02 agosto 2006

Isabel do Carmo e a guerra

Isabel do Carmo escreve no Público uma crónica sobre “as imagens de destruição do Líbano” com o título de “Vemos ouvimos e lemos” (indisponível para não assinantes).
A crónica não se distingue das que os antipatizantes de Israel têm vindo a escrever. “Vemos, ouvimos e lemos, não podemos ignorar”, terá dito a Sophia (eu não confirmo).
E o que leu IC? Leu Sebald. História Natural da Destruição, a memória dos bombardeamentos das cidades alemãs nos últimos dias da II Guerra Mundial. Nessa altura, no Reino Unido, o partido da bomba decidiu que iria utilizar o imenso potencial de armamento acumulado, para castigar o nazismo agonizante através da punição exemplar das suas grandes cidades. Como na invasão do Iraque, a grande e última explicação para o feito militar foi: temos os meios e os planos. Diz Sebald que o único local onde a missão foi debatida, foi o Parlamento britânico. A França, recentemente libertada, não estava em condições de o fazer. A União Soviética dirigia-se a Berlim para vingar os vinte milhões de mortos e desenhar o mapa do pós-guerra. E à América, como demonstraria mais tarde em Hiroxima, este tipo de punição não lhe desagradava. O bombardeamento das cidades alemãs obedeceu a uma estratégia deliberada de destruição, com vagas sucessivas de ataques que se completavam no afã destruidor. Só no bombardeamento de Dresden terão morrido dezenas de milhar de pessoas.
A selvajaria do ataque, a barbaridade do morticínio, não invalidam que na Segunda Guerra Mundial, os valores da democracia, da liberdade de expressão, do convívio entre povos e nações, da igualdade das raças e etnias, estivesse do lado dos britânicos. Condenamos os crimes cometidos pelos Aliados mas saudamos a sua vitória.

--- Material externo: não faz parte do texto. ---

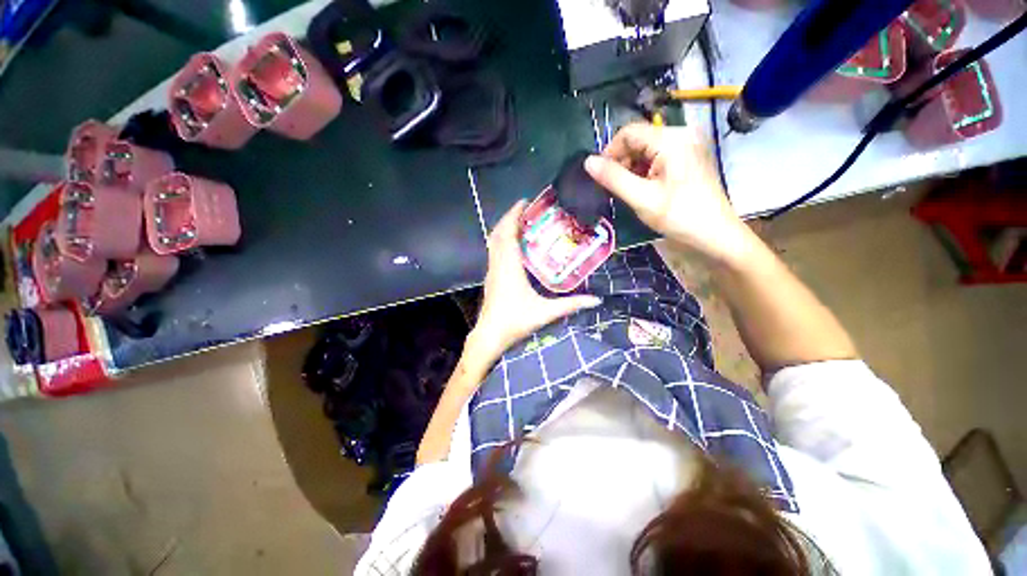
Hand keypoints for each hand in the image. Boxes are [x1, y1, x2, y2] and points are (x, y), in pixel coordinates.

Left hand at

Ora o que alguma esquerda faz é acumular os relatos parciais da guerra do Líbano para não discutir a natureza da guerra, as suas causas e objectivos. Israel é o agressor. Um bombardeamento é um bombardeamento. A razão está sempre do lado dos bombardeados, mesmo que seja uma rampa de lançamentos de mísseis, um campo de treino de suicidas, uma estação de espionagem. Identificado o agressor, o resto vem por si. A opinião pública europeia, sensível às causas, exigirá a paz, o desarmamento, a reposição do estado anterior à guerra. Não se sabe como, porque, em nome do anti imperialismo, recusamos a presença de tropas nossas no teatro das guerras, o que significa que os Hezbolahs e os sírios, os iranianos e a miríade de movimentos radicais da área, ficarão com terreno livre para rearmarem os postos de onde um dia hão-de varrer o Estado agressor da face da terra.
IC leu Sebal e viu e ouviu. Mas nunca se ouve tudo. E infelizmente tendemos a ouvir o que nos agrada e justifica as nossas opções prévias, os nossos conceitos, as certezas que nos restam. Talvez se ela tivesse lido o Sebald de Os Emigrantes, o Sebald de Austerlitz a sua visão fosse mais alargada e hesitasse um pouco ao escrever uma frase como aquela a que o editor deu destaque: “Israel não esteve em sítio nenhum ou esteve vagamente há 2000 anos.”
No fim, mostrando-se muito bem informada sobre Israel, IC cita sete organizações de mulheres israelitas pela paz e lamenta a sua falta de visibilidade. Ficaria bem um lamento semelhante pelo silêncio do campo árabe moderado, laico, que se opõe à guerra santa e à guerra de civilizações.